Demos from UNL: UNL Exoplanet Transit Simulator

Exoplanet Demonstration

Your team will now use a lab demonstration to predict how changing the size of a model exoplanet will change the ammount of light blocked from a model star. You will see a bright light source, which represents a star, and a small sphere that will pass in front of the bright source and block light, which represents an exoplanet orbiting the star and eclipsing it. The light from the demo is collected by a photosensor, which represents an observer on Earth. The readout from the photosensor is plotted on a large display, demonstrating the change in brightness as an exoplanet orbits its host star.
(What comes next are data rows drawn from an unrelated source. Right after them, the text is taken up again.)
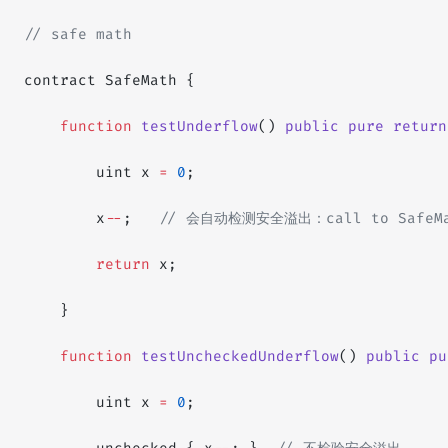
// safe math
contract SafeMath {
    function
 testUnderflow
() 
public
 pure
 return
        uint x 
=
 0
;
        x
--
;   
// 会自动检测安全溢出：call to SafeMath
        return
 x;
    }
    function
 testUncheckedUnderflow
() 
public
 pu
        uint x 
=
 0
;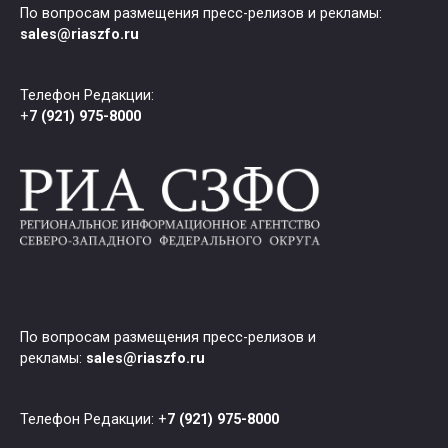
По вопросам размещения пресс-релизов и рекламы:
sales@riaszfo.ru
Телефон Редакции:
+
7 (921) 975-8000
По вопросам размещения пресс-релизов и
рекламы:
sales@riaszfo.ru
Телефон Редакции: +
7 (921) 975-8000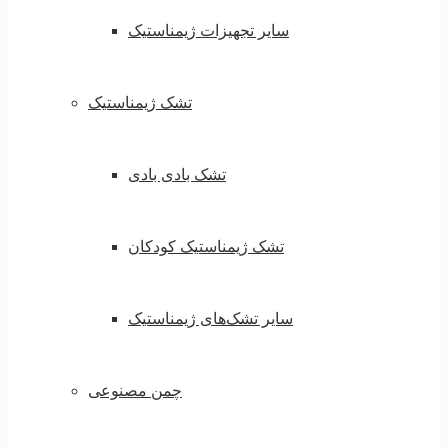
سایر تجهیزات ژیمناستیک
تشک ژیمناستیک
تشک بادی بادی
تشک ژیمناستیک کودکان
سایر تشک‌های ژیمناستیک
چمن مصنوعی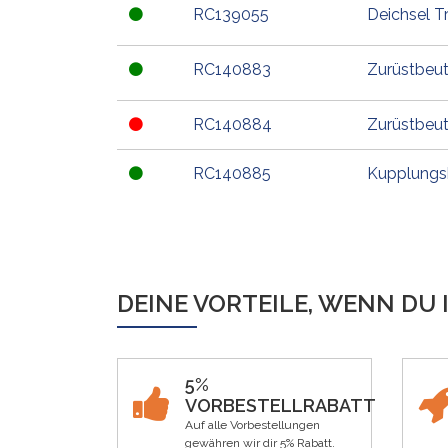
RC139055
Deichsel T
RC140883
Zurüstbeut
RC140884
Zurüstbeut
RC140885
Kupplungsk
DEINE VORTEILE, WENN DU 
5%
VORBESTELLRABATT
Auf alle Vorbestellungen
gewähren wir dir 5% Rabatt.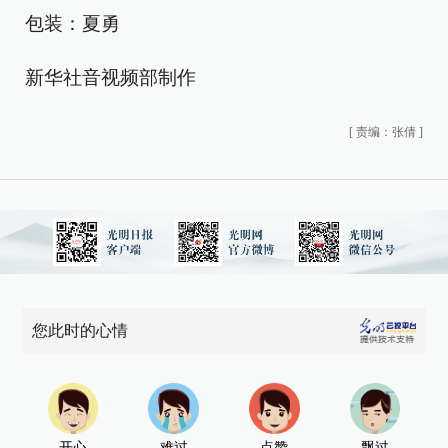
包装：夏勇
新华社音视频部制作
[
责编：张倩
]
您此时的心情
开心
难过
点赞
飘过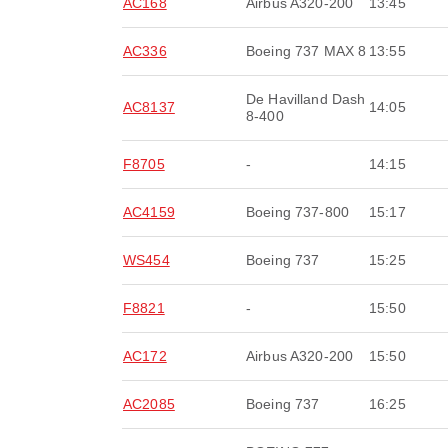
AC168
Airbus A320-200
13:45
AC336
Boeing 737 MAX 8
13:55
De Havilland Dash
AC8137
14:05
8-400
F8705
-
14:15
AC4159
Boeing 737-800
15:17
WS454
Boeing 737
15:25
F8821
-
15:50
AC172
Airbus A320-200
15:50
AC2085
Boeing 737
16:25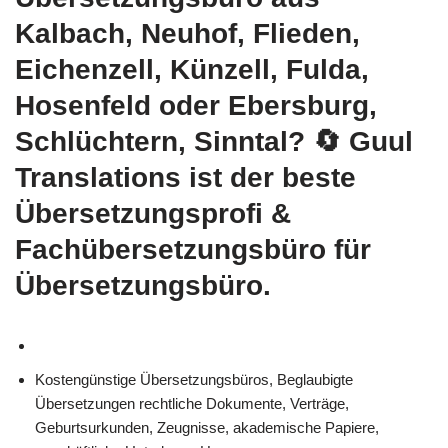
Kalbach, Neuhof, Flieden,
Eichenzell, Künzell, Fulda,
Hosenfeld oder Ebersburg,
Schlüchtern, Sinntal?
🔄 Guul
Translations
ist der beste
Übersetzungsprofi &
Fachübersetzungsbüro für
Übersetzungsbüro.
Kostengünstige Übersetzungsbüros, Beglaubigte
Übersetzungen rechtliche Dokumente, Verträge,
Geburtsurkunden, Zeugnisse, akademische Papiere,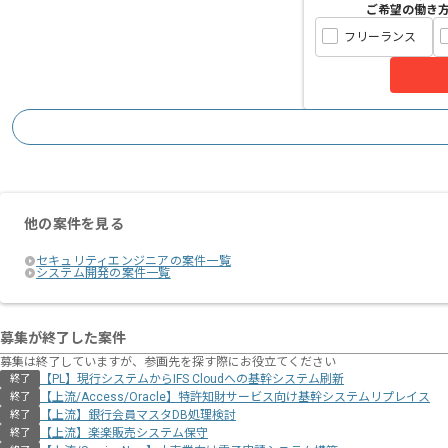
ご希望の働き
フリーランス
他の案件を見る
セキュリティエンジニアの案件一覧
システム開発の案件一覧
募集が終了した案件
募集は終了していますが、参画先を探す際にお役立てください
【PL】現行システムからIFS Cloudへの基幹システム刷新
終了
【上流/Access/Oracle】特許知財サービス向け基幹システムリプレイス
終了
【上流】銀行会員マスタDB処理検討
終了
【上流】楽楽販売システム保守
終了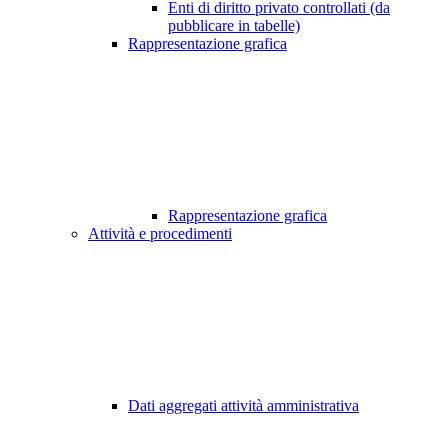
Enti di diritto privato controllati (da
pubblicare in tabelle)
Rappresentazione grafica
Rappresentazione grafica
Attività e procedimenti
Dati aggregati attività amministrativa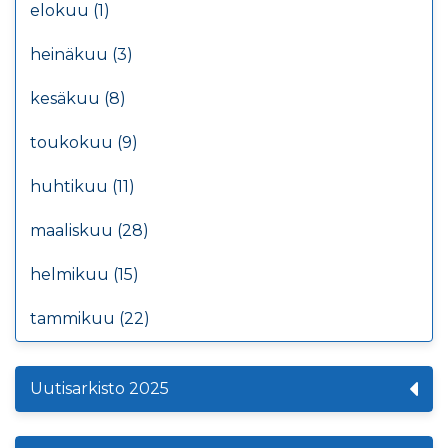
elokuu (1)
heinäkuu (3)
kesäkuu (8)
toukokuu (9)
huhtikuu (11)
maaliskuu (28)
helmikuu (15)
tammikuu (22)
Uutisarkisto 2025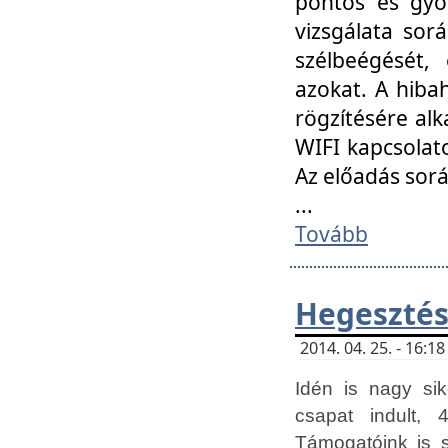
pontos és gyor
vizsgálata so
szélbeégését, 
azokat. A hibah
rögzítésére alk
WIFI kapcsolat
Az előadás sor
...
Tovább
Hegesztés
2014. 04. 25. - 16:
Idén is nagy sik
csapat indult, 
Támogatóink is 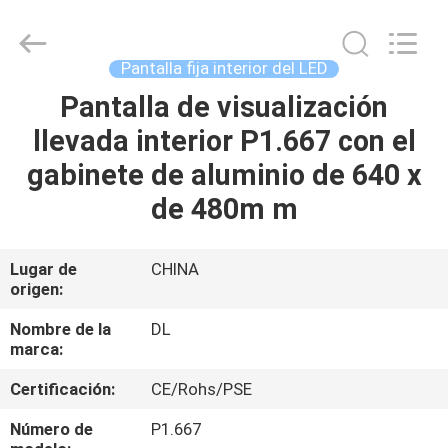
2021
-
2026
Display
Labs
Pantalla fija interior del LED
LED
Co.,Ltd.
Pantalla de visualización
HOGAR
All
Rights
Reserved.
llevada interior P1.667 con el
PRODUCTOS
gabinete de aluminio de 640 x
de 480m m
VR
SHOW
Lugar de
CHINA
origen:
SOBRE
Nombre de la
DL
marca:
NOSOTROS
Certificación:
CE/Rohs/PSE
VIAJE
Número de
P1.667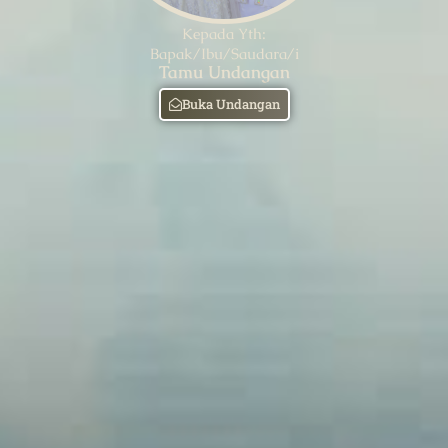
Kepada Yth:
Bapak/Ibu/Saudara/i
Tamu Undangan
Buka Undangan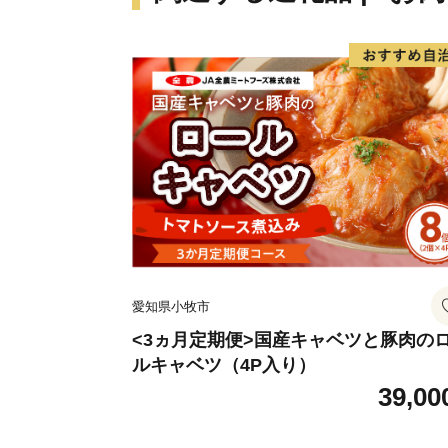
愛知県小牧市
<3ヵ月定期便>国産キャベツと豚肉の
ルキャベツ（4P入り）
39,00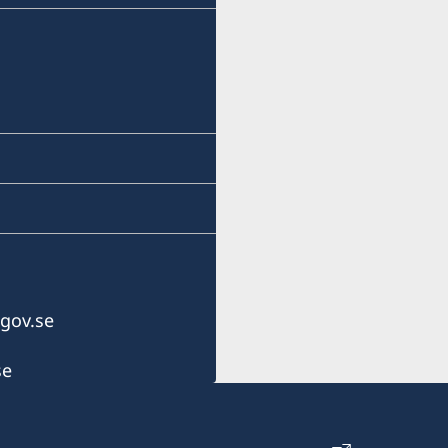
office.ljubljana@swe-cons
Sveriges honorära genera
Kersnikova 6
1000 Ljubljana
Slovenien
Öppettider: tisdag-torsd
Konsulatet har inget bem
Honorär generalkonsul
gov.se
Slobodan Sibinčič
se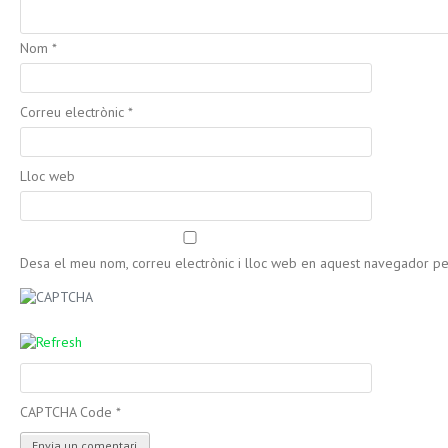
Nom
*
Correu electrònic
*
Lloc web
Desa el meu nom, correu electrònic i lloc web en aquest navegador p
CAPTCHA Code
*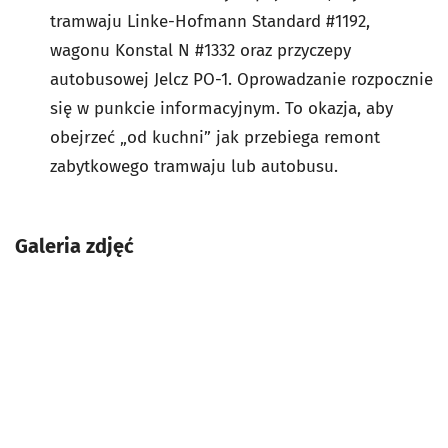
tramwaju Linke-Hofmann Standard #1192,
wagonu Konstal N #1332 oraz przyczepy
autobusowej Jelcz PO-1. Oprowadzanie rozpocznie
się w punkcie informacyjnym. To okazja, aby
obejrzeć „od kuchni” jak przebiega remont
zabytkowego tramwaju lub autobusu.
Galeria zdjęć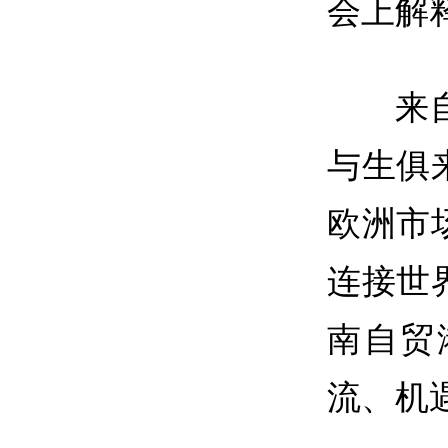
会上解
来
与生俱
欧洲市
连接世
南自贸
流、机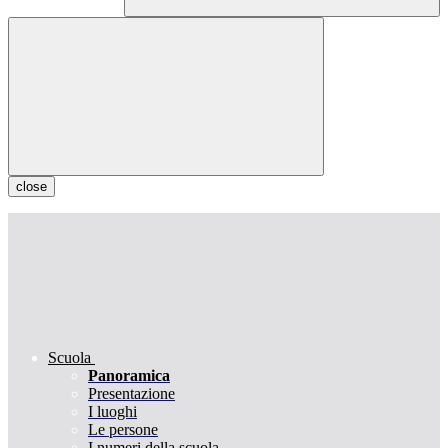
close
Scuola
Panoramica
Presentazione
I luoghi
Le persone
I numeri della scuola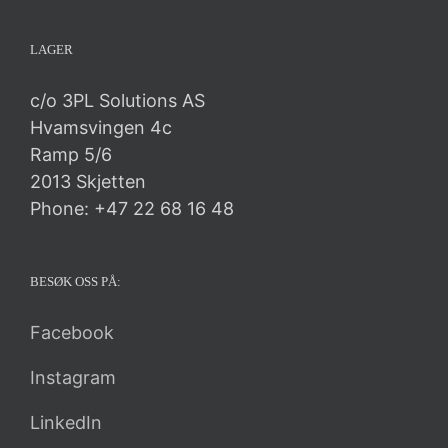
LAGER
c/o 3PL Solutions AS
Hvamsvingen 4c
Ramp 5/6
2013 Skjetten
Phone: +47 22 68 16 48
BESØK OSS PÅ:
Facebook
Instagram
LinkedIn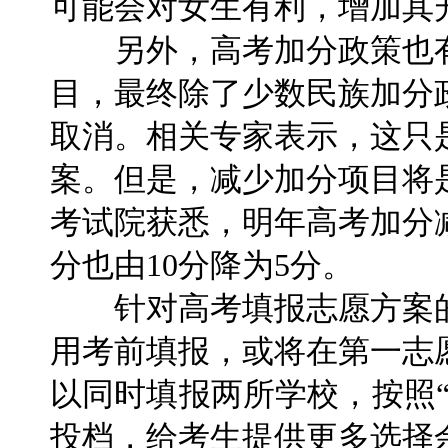
可能会对女生有利，增加其
另外，高考加分政策也有
目，最终除了少数民族加分
取消。相关专家表示，这只
案。但是，减少加分项目将
考试院获悉，明年高考加分
分也由10分降为5分。
针对高考填报志愿方案的
用考前填报，或将在第一志
以同时填报两所学校，按照
投档，给考生提供更多选择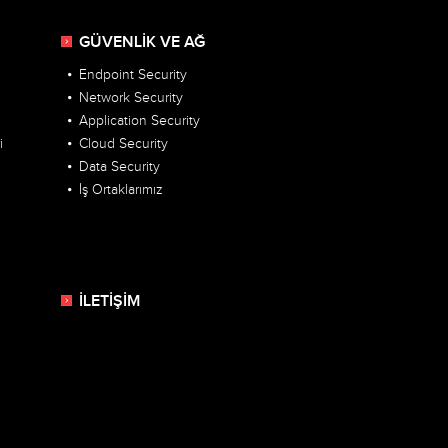
GÜVENLİK VE AĞ
Endpoint Security
Network Security
Application Security
i
Cloud Security
Data Security
İş Ortaklarımız
İLETİŞİM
After seeing the first demonstration, with your team, try to predict what the result will be if another sphere of half the diameter of the first sphere is moved in front of the light source. Share your conclusions and reasoning with the rest of the class. Then, the demonstration will be repeated using the lab materials including this sphere that is half the diameter of the first sphere. Does the result seem to verify your reasoning?

Eclipse Depth and Exoplanet Size 

Use this UNL Exoplanet Transit Simulator tool to determine how the size of an exoplanet relates to the depth of the exoplanet eclipse. This tool simulates transits for many sizes of stars and exoplanets. For a few different scenarios from the tool, you'll want to record 1. the radius of the planet relative to its parent star, and 2. how much light is blocked when the planet passes in front of the star, where maximum, unblocked light is 1.0. What is the general rule that relates these two numbers?